Wednesday, 4 October 2017
16:00-17:30
Brooks Building, Room 2.10 , Brooks Building, Room 2.10
Working From Entanglement – developing moving and zooming approaches to children’s things and doings
Dr Riikka Hohti, University of Oulu, Finland
My work connects the concept of entanglement (Barad) to childhood studies and education in order to attend to the complexities of current childhoods. For me, entanglement allows engaging in non-reductive ways with things and doings that matter to the children and thus exploring the untamed and controversial dimensions of childhoods. Because entanglement is about open-ended and co-constitutive relationality, it necessarily sets inquiry in motion and encourages other than only linear research procedures.

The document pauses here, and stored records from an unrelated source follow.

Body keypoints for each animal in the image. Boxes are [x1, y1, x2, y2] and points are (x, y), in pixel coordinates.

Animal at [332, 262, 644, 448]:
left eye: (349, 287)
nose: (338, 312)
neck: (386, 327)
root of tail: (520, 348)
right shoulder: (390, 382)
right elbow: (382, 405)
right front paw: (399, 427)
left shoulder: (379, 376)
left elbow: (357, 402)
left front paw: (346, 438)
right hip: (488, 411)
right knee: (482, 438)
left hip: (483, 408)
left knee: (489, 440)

In the seminar I will present my doctoral study (2016) in which I examined life in an elementary school class based on free-flowing observations, thoughts and stories written by 10-year-old children as ethnographers. The study focused on the mattering of tiny, funny and seemingly irrelevant things brought up by the children in their writings. I also experimented with various narrative analytical strategies in order to explore the complexities of time and space, and to look for alternative ways of writing analysis beyond representations.

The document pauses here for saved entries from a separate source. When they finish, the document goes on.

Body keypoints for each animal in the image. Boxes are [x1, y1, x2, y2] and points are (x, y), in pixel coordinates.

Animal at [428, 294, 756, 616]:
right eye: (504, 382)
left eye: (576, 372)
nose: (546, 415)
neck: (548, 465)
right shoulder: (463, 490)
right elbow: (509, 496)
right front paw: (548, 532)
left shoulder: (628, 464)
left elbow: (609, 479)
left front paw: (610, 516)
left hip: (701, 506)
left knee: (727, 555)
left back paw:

My current research interests are child-animal-relationships, affirmative critique, and children’s digital assemblages. In the presentation, I will share some empirical and narrative engagements and deal with the challenges of resisting humanist individualist and instrumental approaches within these new projects. How to keep the examination detailed but open? How to foreground nomadic movement and ‘fluid in-between flows of data, experience and information’ (Braidotti 2002)?

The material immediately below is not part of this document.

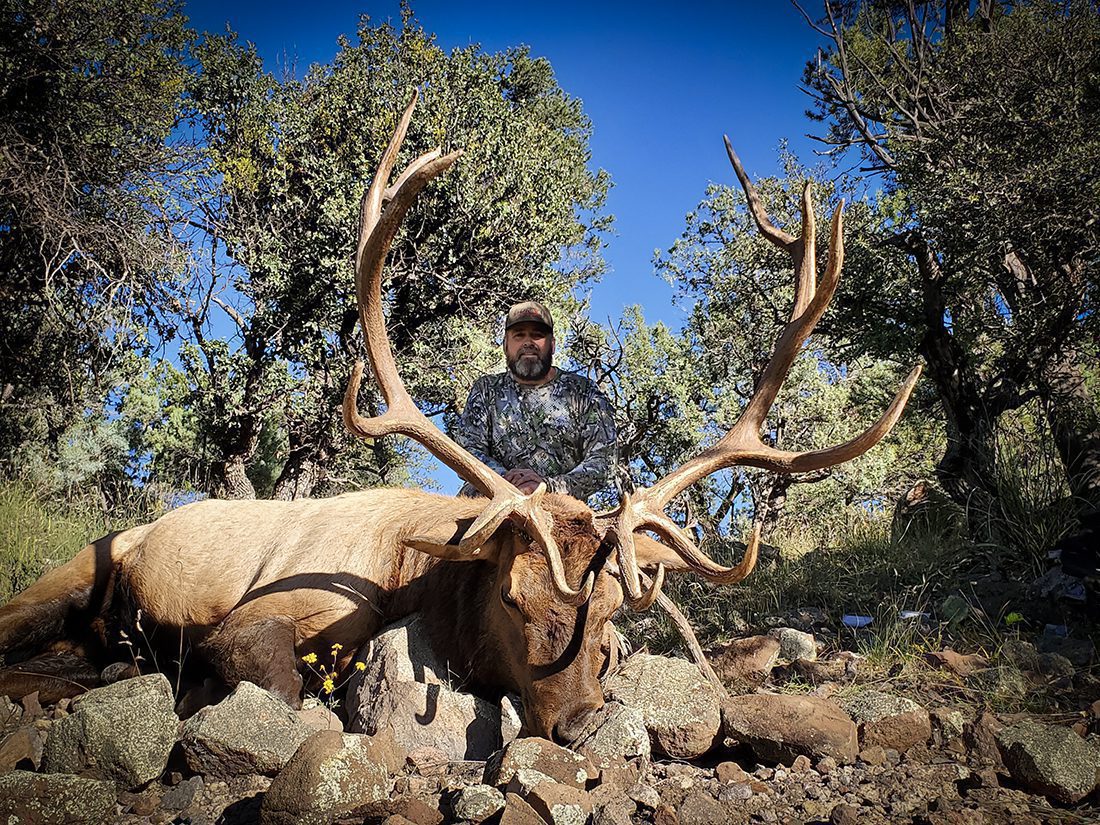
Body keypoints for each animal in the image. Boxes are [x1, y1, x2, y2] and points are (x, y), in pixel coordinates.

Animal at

Biography: PhD Riikka Hohti works as a researcher at the intersections of multidisciplinary childhood studies and education. Her doctoral dissertation (2016) examined children’s perspectives into primary school classroom while developing ethnographic and narrative approaches to work with children’s observations, thoughts and stories in non-representational and complexity-sensitive ways. Riikka is currently involved in two projects, focusing on children and animals (AniMate project, University of Oulu), and children and smart technologies in schools (post doc research). These projects share a posthumanist theoretical underpinning and a post-qualitative and nomadic methodological approach aiming at flexibility and movement.